Flannery stared down the steep cliffs, past the litter of broken bottles and other bits of trash. A breeze of angels’ share and murky waters drifted from the Kentucky, skittered up mountain rock, rippling across the sun-stretching arms of trees. She took a breath, dreading going down there to see what they had pulled up from the river today, the bite of the old land coating her tongue, an aftertaste of stale whiskey caught in her throat.

Thoughts of Uncle Mary surfaced, and Flannery remembered his bite, the whipping he’d given her on the day they buried Honey Bee in the spring of 1950.

*

Honey Bee’d promised Flannery he would wait to push off into the river until after school, but when she got down to the bank, she saw he’d left in the boat without her. She sat there hours, waiting on the grassy slope, knees hugged to her chest, wondering why, worrying how he could leave without her for the first time.

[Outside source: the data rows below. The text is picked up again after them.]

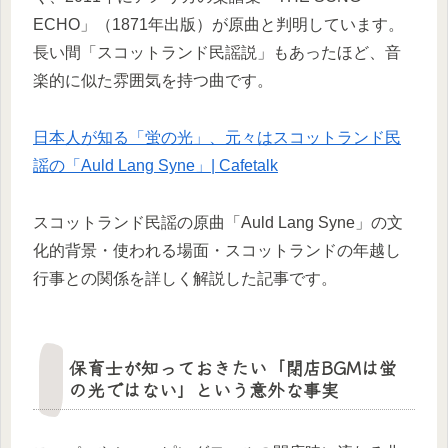
ECHO」（1871年出版）が原曲と判明しています。
長い間「スコットランド民謡説」もあったほど、音
楽的に似た雰囲気を持つ曲です。
日本人が知る「蛍の光」、元々はスコットランド民
謡の「Auld Lang Syne」| Cafetalk
スコットランド民謡の原曲「Auld Lang Syne」の文
化的背景・使われる場面・スコットランドの年越し
行事との関係を詳しく解説した記事です。
保育士が知っておきたい「閉店BGMは蛍
の光ではない」という意外な事実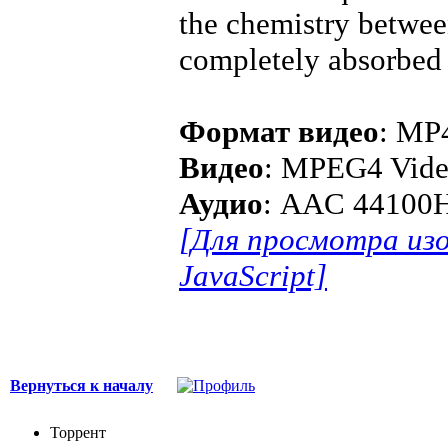
the chemistry betwee
completely absorbed 
Формат видео
: MP
Видео
: MPEG4 Vide
Аудио
: AAC 44100H
[Для просмотра из
JavaScript]
Вернуться к началу
Торрент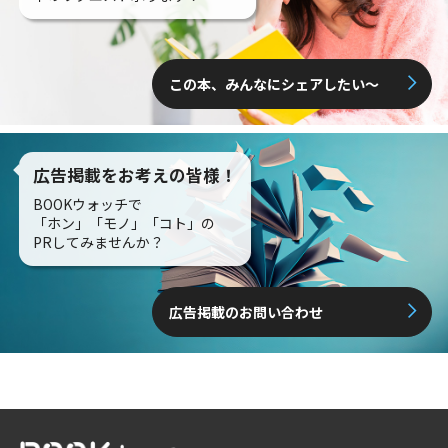
この本、みんなにシェアしたい〜
広告掲載をお考えの皆様！
BOOKウォッチで
「ホン」「モノ」「コト」の
PRしてみませんか？
広告掲載のお問い合わせ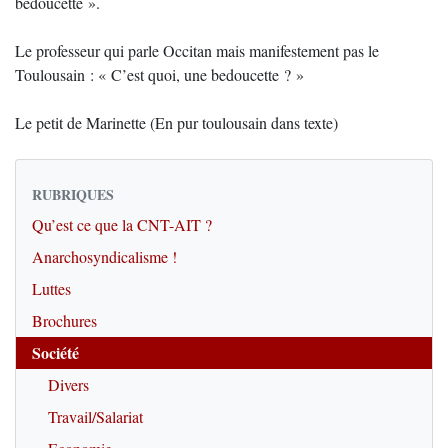
bedoucette ».
Le professeur qui parle Occitan mais manifestement pas le
Toulousain : « C’est quoi, une bedoucette ? »
Le petit de Marinette (En pur toulousain dans texte)
RUBRIQUES
Qu’est ce que la CNT-AIT ?
Anarchosyndicalisme !
Luttes
Brochures
Société
Divers
Travail/Salariat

When it was close to sunset and he still hadn’t returned, Mama called Uncle Mary. He went looking and found Honey Bee collapsed on his ferryboat, stuck on a sand bar a mile downriver.

By the time Uncle Mary dragged Honey Bee up the bank, her daddy was dead. Flannery and Mama kneeled on the ground beside Honey Bee’s body, praying over him.

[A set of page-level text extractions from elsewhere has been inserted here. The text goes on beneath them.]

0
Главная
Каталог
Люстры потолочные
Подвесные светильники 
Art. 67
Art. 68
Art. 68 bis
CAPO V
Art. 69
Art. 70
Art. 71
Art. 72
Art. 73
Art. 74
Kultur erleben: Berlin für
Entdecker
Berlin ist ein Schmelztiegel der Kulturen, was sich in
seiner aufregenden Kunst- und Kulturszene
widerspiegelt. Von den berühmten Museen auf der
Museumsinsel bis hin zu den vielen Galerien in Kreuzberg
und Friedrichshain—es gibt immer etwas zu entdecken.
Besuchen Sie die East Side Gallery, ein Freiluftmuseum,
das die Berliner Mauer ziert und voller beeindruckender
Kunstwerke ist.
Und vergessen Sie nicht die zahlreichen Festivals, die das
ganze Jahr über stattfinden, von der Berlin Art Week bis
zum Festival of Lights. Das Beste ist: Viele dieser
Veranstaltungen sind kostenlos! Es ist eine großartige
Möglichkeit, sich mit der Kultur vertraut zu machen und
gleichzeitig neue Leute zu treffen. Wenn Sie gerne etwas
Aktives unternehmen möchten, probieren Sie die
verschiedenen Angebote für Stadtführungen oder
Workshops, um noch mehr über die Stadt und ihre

The doctor arrived and told Mama that Honey Bee’s body done broke from the disease he’d been fighting. “Yellowed up like the sun and burned out.” He shook his head.

Mama cut him off, blaming herself. “If only I’d locked up the sugar. If only he hadn’t had the long tooth for it,” she added bitterly.

The doctor and Uncle Mary looked away, not saying a word.

Flannery wrung her hands with a full knowing of her daddy’s true demise. Patsy, who had just walked down to the river to find Mama to help her with something, dropped to the ground in a faint when she spotted Honey Bee.

The morning of the funeral, Flannery, Patsy, Mama, and Uncle Mary sat in the front pew inside the small, packed church soaked in the stink of burial flowers. Folks Flannery knew and those she’d never met came to pay their last respects.

Men from out of town, dressed in wide, chalked-striped suits, sporting pocket squares on jackets and sharp-creased fedoras atop their heads, sat knee-deep with spiffed-up locals wearing clean, pressed Sunday collared shirts and pink scrubbed faces. Other mourners spilled out of the church house and onto its wooden porch and grounds.

Mama, shock on her sagging face, stooped in misery, moved turtle-like.

Flannery and Patsy held hands during it all, soldiering strength from each other until the end when the preacher called for silent prayer. At that moment Flannery felt a soft rumble in Patsy’s grip that leeched into her own hands, battering her heart.

“No, don’t,” Patsy’d mewed low. A deep coloring filled her cheeks as she stared at Honey Bee’s casket. Then her voice grew stronger. “Don’t leave me, Daddy. Please don’t go, Honey Bee,” Patsy cried louder. “Don’t, oh, don’t go,” she’d screeched into the hushed crowd, sobbing until Uncle Mary took Patsy’s hand and led her out of church.

Flannery had buried her tearful face on her mother’s shoulder.

The preacher gave a fine service, one grander than Mayor Dillard’s, who’d died two years before.

From the doorway of the church, Flannery watched Uncle Mary say a private word over Honey Bee’s coffin, lift a bottle of River Witch from inside his jacket, and place it inside his casket.

After, they held an early supper at the Butler house. Strangers stopped in and discreetly left fat envelopes of money on Honey Bee’s cellarette in the parlor for Mama, handing separate ones to the preacher.